Expedia announced today that it will debut its first hotel booking app for the iPhone and iPod Touch within a few weeks time. An Android version will launch about a month after that. The free app will let customers search for hotels using a simplified version of Expedia.com's standard interface, with maps and photos. Conveniently, the details about your hotel stay will automatically be added to your device's calendar after you book a room.

However, Expedia is a bit late to the app-making game. The company's only previous effort was a mediocre travel-management tool called TripAssist, which pales in comparison to the functionality and popularity of rival tools TripIt and TripDeck.

Expedia's new hotels app isn't that innovative, either. For example, it uses your device's GPS signal to pinpoint your location, and its default search results will list hotels by their closeness to you. But Priceline pioneered those techniques with its Hotel & Car Negotiator app in 2009. Other apps, such as HotelsTonight, perfected the use of slick interfaces and gorgeous photos a while ago.

That said, Expedia Hotels will still be worth downloading for two reasons: no other app can provide as many accommodations listings combined with hotel ratings from user-review giant TripAdvisor.

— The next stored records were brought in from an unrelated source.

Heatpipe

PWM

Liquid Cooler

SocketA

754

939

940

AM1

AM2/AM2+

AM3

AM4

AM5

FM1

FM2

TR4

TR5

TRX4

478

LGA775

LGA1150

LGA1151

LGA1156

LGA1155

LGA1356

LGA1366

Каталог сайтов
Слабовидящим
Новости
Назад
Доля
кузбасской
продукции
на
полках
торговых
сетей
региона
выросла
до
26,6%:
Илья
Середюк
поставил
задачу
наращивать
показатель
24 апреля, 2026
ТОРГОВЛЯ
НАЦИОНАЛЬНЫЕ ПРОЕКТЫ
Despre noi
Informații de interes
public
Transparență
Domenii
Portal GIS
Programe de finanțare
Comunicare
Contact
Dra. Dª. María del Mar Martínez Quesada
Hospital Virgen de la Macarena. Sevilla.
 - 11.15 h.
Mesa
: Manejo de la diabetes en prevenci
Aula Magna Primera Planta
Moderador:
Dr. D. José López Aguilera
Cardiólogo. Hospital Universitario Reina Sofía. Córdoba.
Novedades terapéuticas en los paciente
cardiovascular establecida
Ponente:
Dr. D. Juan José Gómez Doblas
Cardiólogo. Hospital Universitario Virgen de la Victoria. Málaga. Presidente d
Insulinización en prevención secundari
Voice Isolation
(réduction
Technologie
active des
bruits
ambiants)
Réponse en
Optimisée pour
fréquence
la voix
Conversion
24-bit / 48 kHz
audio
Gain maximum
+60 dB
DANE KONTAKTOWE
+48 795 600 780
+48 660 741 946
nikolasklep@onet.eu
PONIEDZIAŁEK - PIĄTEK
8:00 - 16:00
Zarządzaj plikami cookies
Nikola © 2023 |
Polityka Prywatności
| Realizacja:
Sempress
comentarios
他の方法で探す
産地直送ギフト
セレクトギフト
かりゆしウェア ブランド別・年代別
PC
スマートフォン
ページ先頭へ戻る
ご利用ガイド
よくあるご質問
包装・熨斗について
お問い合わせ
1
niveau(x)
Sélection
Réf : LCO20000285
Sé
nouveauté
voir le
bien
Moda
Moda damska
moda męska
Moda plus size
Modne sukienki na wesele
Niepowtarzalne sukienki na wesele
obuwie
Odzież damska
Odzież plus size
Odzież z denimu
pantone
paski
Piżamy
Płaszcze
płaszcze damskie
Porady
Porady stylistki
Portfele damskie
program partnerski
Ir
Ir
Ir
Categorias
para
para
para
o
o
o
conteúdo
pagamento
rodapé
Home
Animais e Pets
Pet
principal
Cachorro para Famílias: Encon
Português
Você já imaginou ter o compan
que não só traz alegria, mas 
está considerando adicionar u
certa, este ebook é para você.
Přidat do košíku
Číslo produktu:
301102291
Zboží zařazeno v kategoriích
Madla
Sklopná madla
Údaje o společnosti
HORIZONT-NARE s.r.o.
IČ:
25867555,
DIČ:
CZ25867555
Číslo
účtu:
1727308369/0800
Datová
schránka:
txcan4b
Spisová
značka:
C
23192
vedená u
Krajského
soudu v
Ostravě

Plus, this app signals a promising fresh direction for the online travel agency.

Scott Durchslag, the new president of Expedia Worldwide, compared his company to US online movie retailer Netflix, known for its technological innovations and brand recognition. "Within three to five years, we want customers to think of us as 'TripFlix,' so to speak – a company streaming the best travel offers to you, on whatever screen you're using at any given moment," Durchslag said.

The first version of the Expedia Hotels app will do without some nice-to-have features. Consumers will have to manually create profiles, with their billing information, on the devices themselves. Future versions of the app may allow users to transfer their existing Expedia.com profiles. The app also won't store any information about trips booked directly through the website instead of through the app, which could lead to confusion if a customer can't remember how he or she booked a trip.

So consumers, as always, need to shop around. We've yet to find the app (or website) that offers one-stop shopping for the lowest hotel prices.